“What you’re seeing is the clearest evidence of how wide open the center-right lane of the caucus electorate is in Iowa,” said Matt Strawn, a former Iowa GOP chairman who is uncommitted. “Those are all candidates that would love to get some momentum that will help them make their case in New Hampshire.”
“Both Bush and Christie see Rubio as the front-runner in that lane, and they’re trying to take him down so they have a better shot at it,” said Douglas Gross, who served as Mitt Romney’s 2012 Iowa finance chairman but, like a number of establishment conservatives, remains uncommitted.

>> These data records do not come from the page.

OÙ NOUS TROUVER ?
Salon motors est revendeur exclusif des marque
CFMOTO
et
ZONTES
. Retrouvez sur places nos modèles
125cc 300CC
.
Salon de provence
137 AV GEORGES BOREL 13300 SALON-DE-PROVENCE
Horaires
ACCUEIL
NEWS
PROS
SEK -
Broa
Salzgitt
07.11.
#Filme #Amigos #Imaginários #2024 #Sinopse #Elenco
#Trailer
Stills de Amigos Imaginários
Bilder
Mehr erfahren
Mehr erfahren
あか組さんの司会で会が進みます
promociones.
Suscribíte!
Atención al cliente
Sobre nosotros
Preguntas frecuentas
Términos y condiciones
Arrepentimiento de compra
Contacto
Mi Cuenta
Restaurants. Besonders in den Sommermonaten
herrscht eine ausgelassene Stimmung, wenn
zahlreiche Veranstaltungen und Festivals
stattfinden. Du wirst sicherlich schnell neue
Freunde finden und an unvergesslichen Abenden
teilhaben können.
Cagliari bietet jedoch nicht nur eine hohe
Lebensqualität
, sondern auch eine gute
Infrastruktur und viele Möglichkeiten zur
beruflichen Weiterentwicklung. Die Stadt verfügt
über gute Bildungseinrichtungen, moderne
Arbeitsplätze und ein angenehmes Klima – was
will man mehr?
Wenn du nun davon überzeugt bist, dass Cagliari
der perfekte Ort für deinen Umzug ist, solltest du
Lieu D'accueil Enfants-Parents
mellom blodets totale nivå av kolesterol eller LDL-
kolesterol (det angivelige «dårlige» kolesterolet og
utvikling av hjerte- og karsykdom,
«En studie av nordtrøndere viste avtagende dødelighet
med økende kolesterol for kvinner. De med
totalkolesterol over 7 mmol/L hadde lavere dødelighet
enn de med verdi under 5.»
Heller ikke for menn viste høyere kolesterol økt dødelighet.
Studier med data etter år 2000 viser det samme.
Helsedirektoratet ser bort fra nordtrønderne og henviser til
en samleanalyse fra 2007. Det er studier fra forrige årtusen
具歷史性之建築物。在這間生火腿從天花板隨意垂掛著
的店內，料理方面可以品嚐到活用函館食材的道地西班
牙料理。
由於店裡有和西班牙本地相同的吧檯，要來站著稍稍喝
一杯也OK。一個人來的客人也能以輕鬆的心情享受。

The substance of the attack on Rubio not showing up to vote may matter less to establishment Republicans in Iowa, who are still trying to determine whether the young first-term senator is truly the GOP’s best general-election candidate. “I keep hearing that Rubio is people’s favorite among [choices Rubio, Bush and Christie] not because they love his voting record but because they think he’s the party’s best shot to beat Hillary Clinton,” Gross said. “So the other candidates really have to attack that electability narrative if they’re going to bring him down.”
But the absenteeism takedown has a chance of resonating in New Hampshire, where it runs parallel to recent stories about the Florida senator’s relatively light campaign schedule being a particular affront to an electorate that relishes its first-in-the-nation responsibility and demands accessibility from candidates.